The first feast for Aboriginal people was held by Governor Gawler in October 1838 and three ‘chiefs’ were present: ‘King Rodney’ from the Aldinga area, ‘Captain Jack’ from the north and ‘King John’ from the Willunga-Myponga area. Missionaries Schurmann and Teichelmann recorded Kaurna language, law and customs and Protector of Aborigines, Matthew Moorhouse, determined while talking to the ‘chiefs’, that territorial rights followed the male line.
Tom explained how it came to pass that Aboriginal people from the south were believed to be called Kaurna. Norman Tindale, ethnographer at the SA Museum, did fieldwork and research from the 1920s to 1940s which led to a map of Australian tribal boundaries being published in 1974. His map showed Kaurna country extending from Cape Jervis to Crystal Brook, based on information he obtained from interviews with Ivaritji, daughter of ‘King Rodney’ and Clarence Long (Milerum) in the 1920s and 1930s. Tindale believed the correct name for the Adelaide tribe was Kaurna, but that name was only recorded once in the historical sources, where it was used to refer to ‘Encounter Bay Bob’s tribe’. The term ‘Kaurna’ may be derived from the Ngarrindjeri term korna, the word used by that group for ‘man’ or ‘people’.

▶ _EXERCISE DATA_

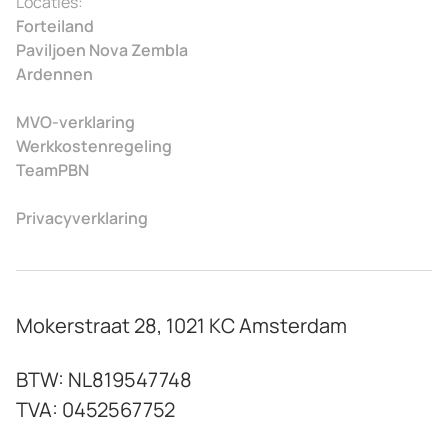
Locaties:
Forteiland
Paviljoen Nova Zembla
Ardennen
MVO-verklaring
Werkkostenregeling
TeamPBN
Privacyverklaring
Mokerstraat 28, 1021 KC Amsterdam
BTW: NL819547748
TVA: 0452567752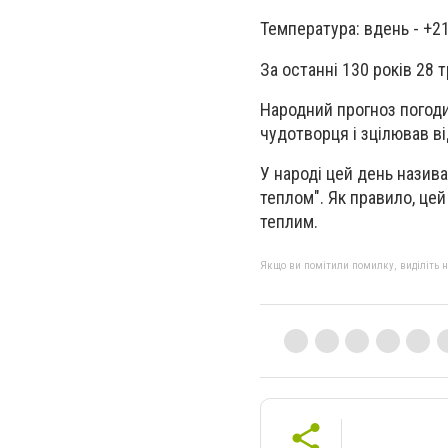
Температура: вдень - +21
За останні 130 років 28 т
Народний прогноз погоди 
чудотворця і зцілював ві
У народі цей день назив
теплом". Як правило, цей
теплим.
Якщо ви помітили помилку, виділіть нео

▶ _TO-DO ITEM_
Please carry on the text about the name Kaurna, picking up after its final sentence. The entries have nothing to do with this.

▶ _RESPONSE BELOW_
In the 1940s, anthropologists R. & C. Berndt interviewed Ngarrindjeri people at Murray Bridge and they gave different versions of boundaries and languages.
Tom gave examples from journals of Yankalilla district settlers, Henry Kemmis and G.P. Wilkinson, of Aboriginal people visiting or living in the district. They came for paid work, for fishing and hunting, and to fend off destitution by staging corroborees and boomerang exhibitions. The Solomons of Stock Yards and the Tripps from Encounter Bay are examples of Aboriginal people who survived during this time.